> WORK REQUEST
Update the items below by swapping every instance of "tallest" for "highest" and changing nothing else, and leave the pictures out of your answer.
** ENTRIES SUPPLIED follows **
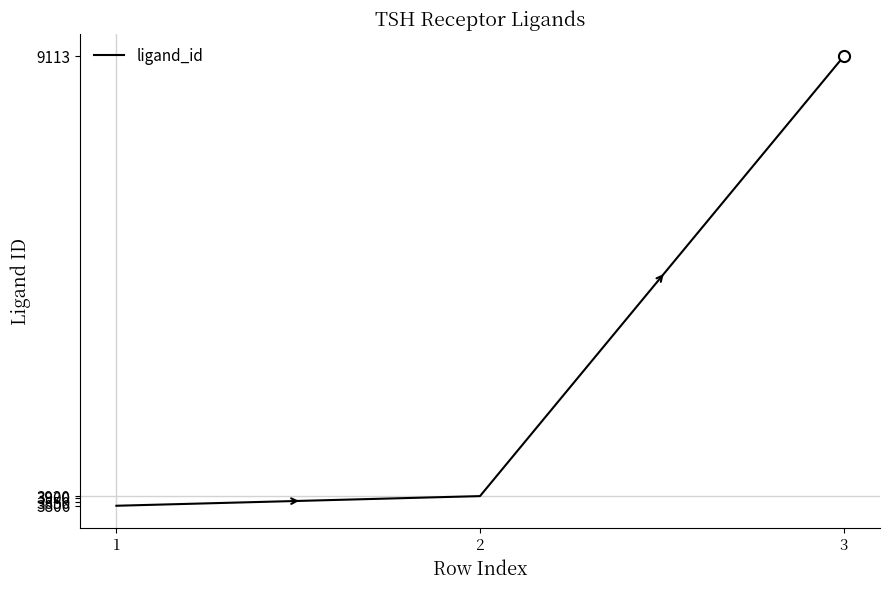

How many values are below 3920?

1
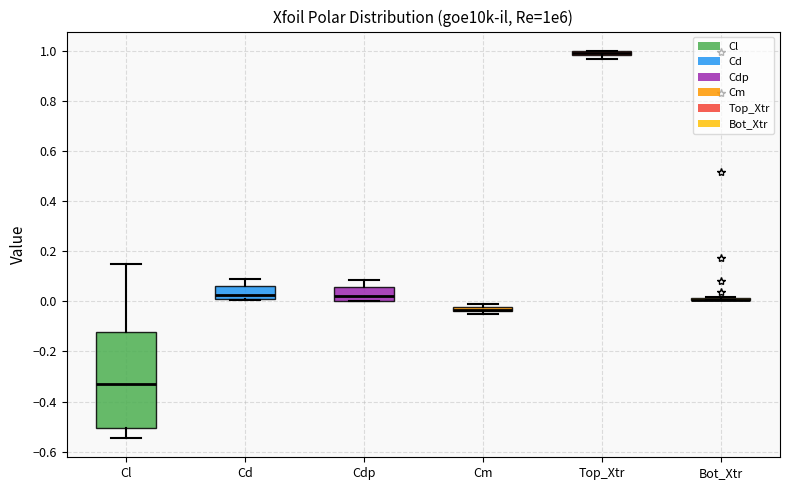

Comparing the boxes themselves (not the whiskers), which one is the tallest?

Cl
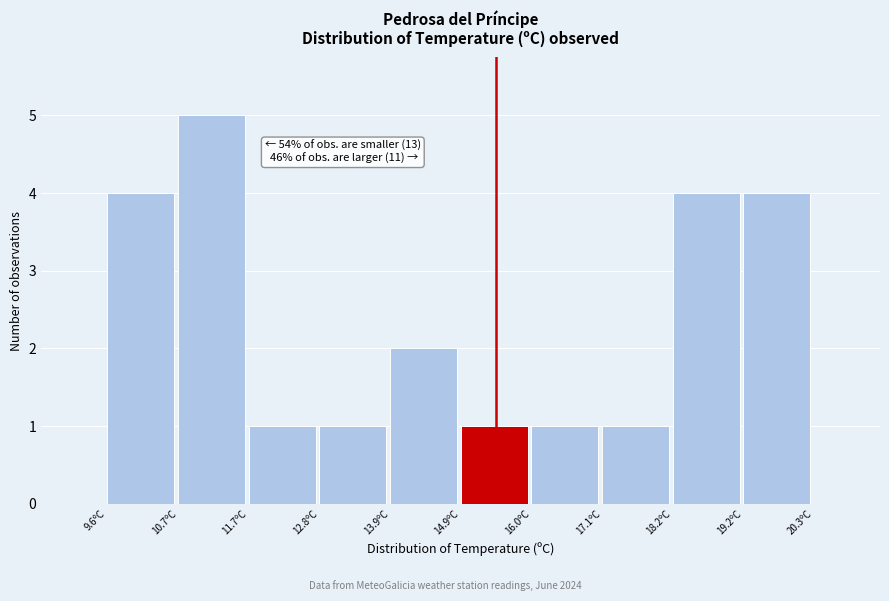

Over which range of the x-axis is the bar tallest?

10.6 to 11.8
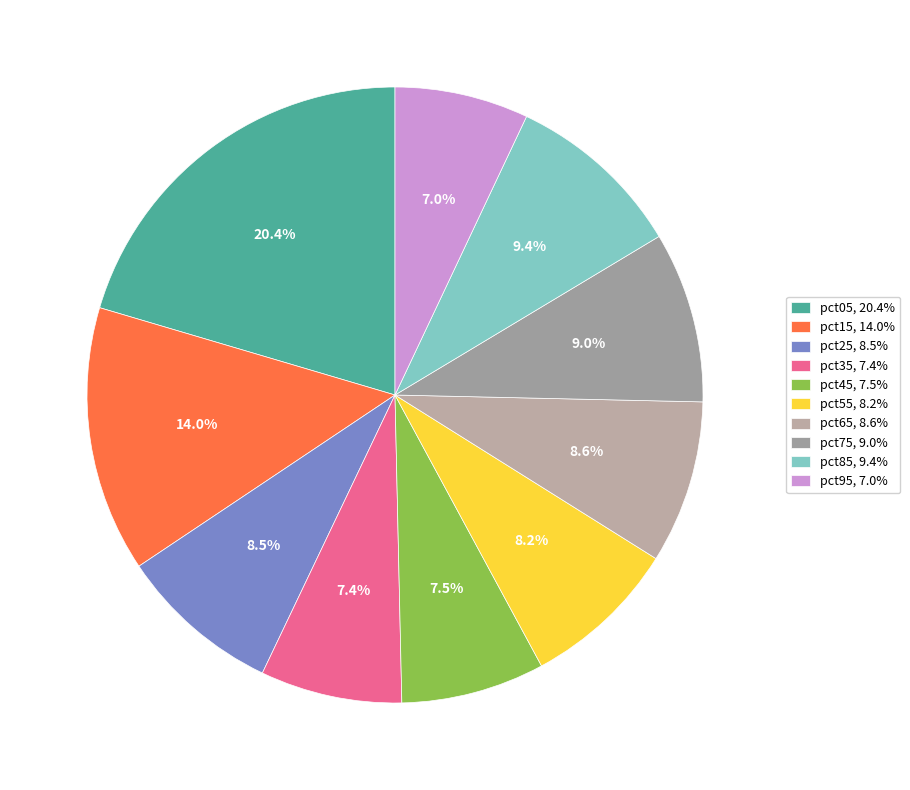

Which slice is the largest?

pct05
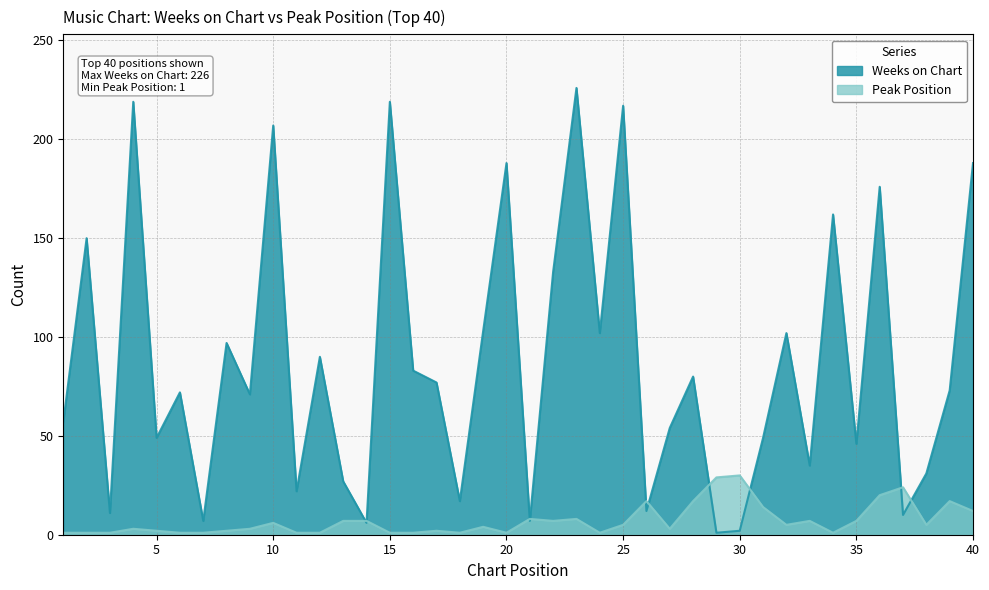

Rank the series by their average value, from lowest to highest.

Peak Position, Weeks on Chart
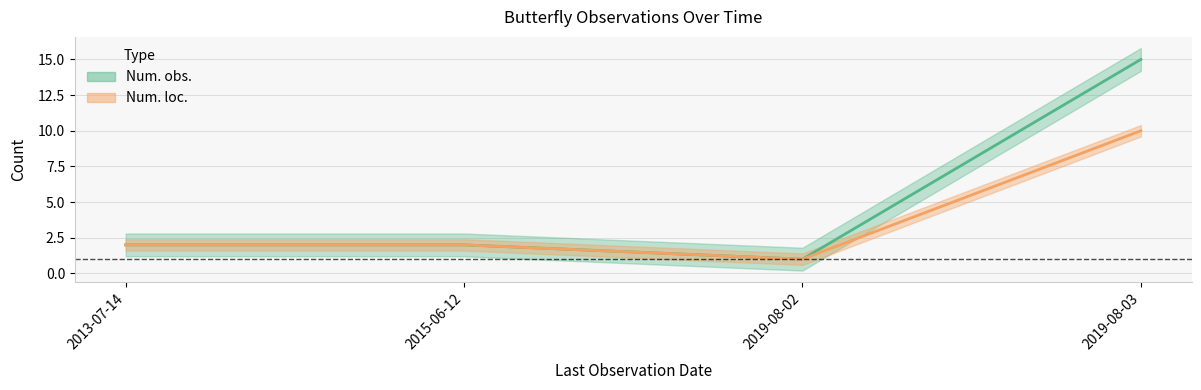

Is it true that Num. obs. equals 2 at 2013-07-14?

True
** End of ENTRIES SUPPLIED **
> RESULT FOR THIS EXERCISE
How many values are below 3920?

1

Comparing the boxes themselves (not the whiskers), which one is the highest?

Cl

Over which range of the x-axis is the bar highest?

10.6 to 11.8

Which slice is the largest?

pct05

Rank the series by their average value, from lowest to highest.

Peak Position, Weeks on Chart

Is it true that Num. obs. equals 2 at 2013-07-14?

True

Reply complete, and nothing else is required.